Le TP2 met les étudiants en situation réelle d’observation sur le terrain, avec application de protocoles d’échantillonnage.
Le TP3 est consacré à la gestion, au nettoyage et aux premières analyses de données comportementales (Excel/R).
Le TP4 explore la personnalité animale à travers la conception et la réalisation de tests expérimentaux standardisés.
Le TP5 forme au codage comportemental sur vidéo avec le logiciel BORIS et à l’évaluation de la cohérence inter‑observateurs.
Le TP6 initie à l’analyse des réseaux sociaux animaux (Gephi) pour comprendre les structures sociales.
Le TP7 aborde la cognition et la prise de décision via une expérience de type gambling, avec discussion comparative chez les primates.
Enfin, le TP8 ouvre aux outils d’intelligence artificielle (DeepLabCut, YOLO, LabGym) pour l’analyse automatisée des comportements.

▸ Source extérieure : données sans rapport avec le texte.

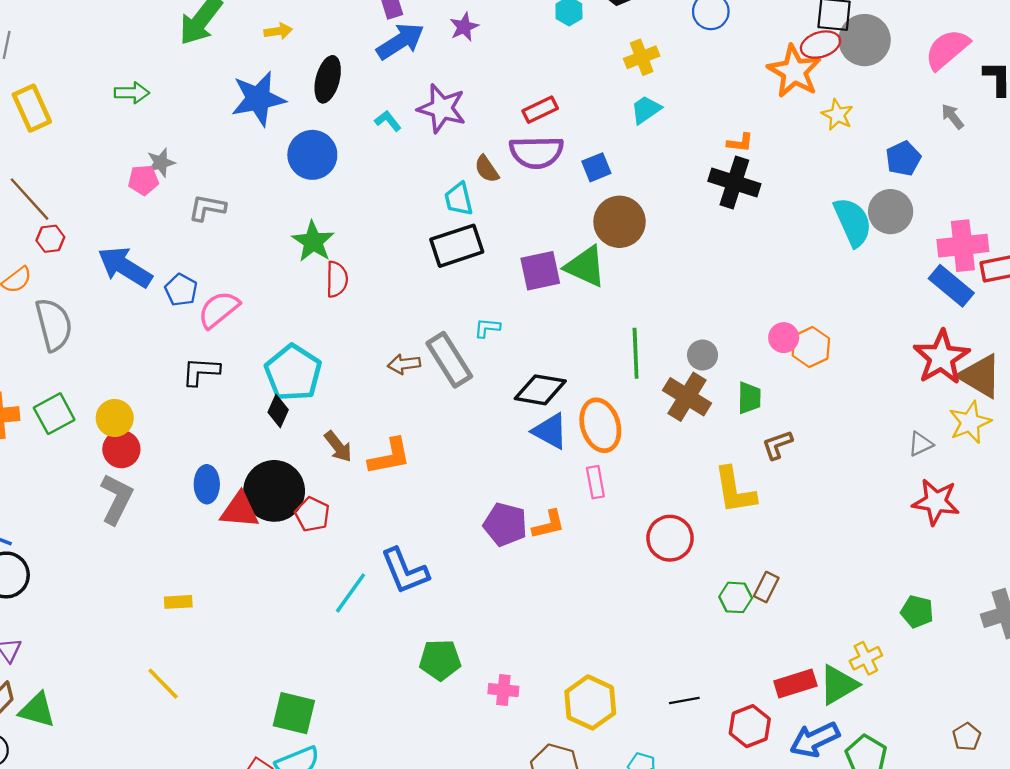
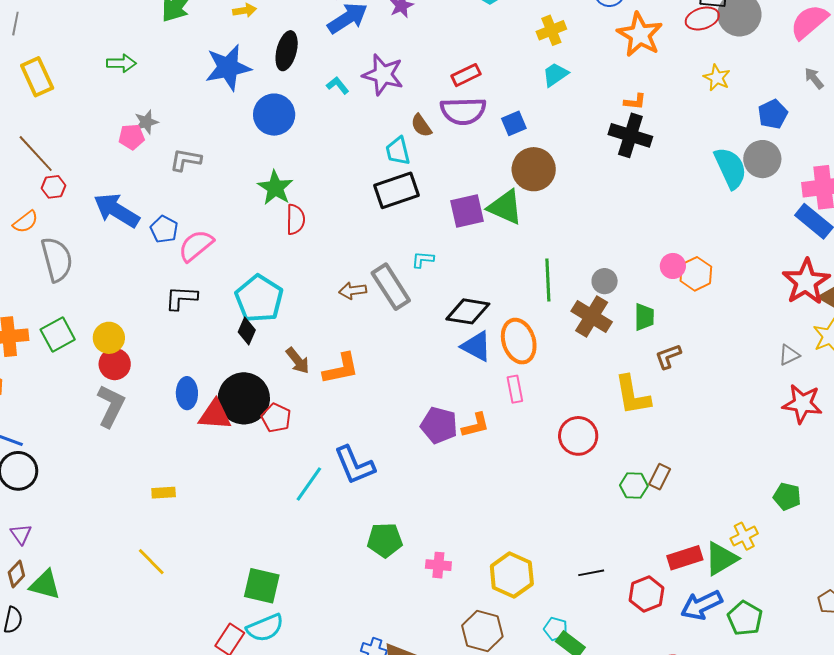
orange star: (794, 71) -> (640, 35), moved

L’ensemble constitue un parcours progressif alliant observation, expérimentation, analyse quantitative et innovations technologiques en éthologie.
Les organismes sont confrontés à des variations environnementales de plus en plus marquées, notamment aux vagues de chaleur. Ces travaux pratiques explorent comment les conditions thermiques pendant les premiers stades de vie peuvent influencer le développement, le métabolisme et la physiologie à long terme.
🔬 Manipulation de la température d’incubation : Comparaison entre des embryons soumis à une incubation contrôlée et d’autres exposés à une vague de chaleur.
📊 Analyse du développement et du métabolisme : Mesure des paramètres tels que la fréquence cardiaque, la consommation d’oxygène et la croissance embryonnaire.
🧬 Évaluation des marqueurs physiologiques : Étude des réponses au stress thermique et des mécanismes de vieillissement cellulaire à travers des indicateurs biologiques comme les protéines de choc thermique et la longueur des télomères.
Ces travaux pratiques permettent de mieux comprendre les effets des variations climatiques sur le vivant et d’acquérir des compétences en méthodologie expérimentale et en analyse physiologique.
🔹 Respect du bien-être animal : Aucune expérimentation n’est menée au-delà des deux tiers du développement embryonnaire. Les oiseaux qui éclosent seront systématiquement réhabilitées dans des conditions adaptées.
🔹 Conformité avec la réglementation : Ces travaux pratiques respectent les cadres légaux et éthiques en matière d’expérimentation animale, garantissant une approche responsable et justifiée scientifiquement.
🔹 Formation aux principes éthiques de la recherche : Les étudiants sont sensibilisés aux enjeux de l’expérimentation sur le vivant et à l'importance d'une démarche respectueuse de l’environnement et du bien-être animal.
Ces travaux pratiques offrent ainsi une opportunité unique d’explorer les effets des changements climatiques sur le développement embryonnaire tout en s’inscrivant dans une démarche scientifique rigoureuse et éthique.
Ces travaux pratiques proposent une immersion de quatre jours dans la démarche de recherche en éthologie, consacrée à l’étude de la cognition et des organisations sociales animales.
Pendant trois jours dans un parc animalier, les étudiants travaillent en petits groupes sur une espèce de leur choix. Ils formulent une question de recherche, élaborent un protocole d’observation (éthogramme, méthodes d’échantillonnage) et réalisent la collecte de données comportementales à l’aide de prises de notes, du logiciel BORIS ou de smartphones.
La quatrième journée, à la faculté, est dédiée à l’organisation des données, aux analyses et à l’interprétation des résultats.
Les étudiants rédigent ensuite un rapport sous forme d’article scientifique (introduction, méthodes, résultats, discussion), afin de s’initier aux standards de la communication scientifique.
Ces travaux pratiques permettent d’expérimenter les principales étapes d’un projet de recherche, de l’observation de terrain à l’analyse et à la rédaction scientifique.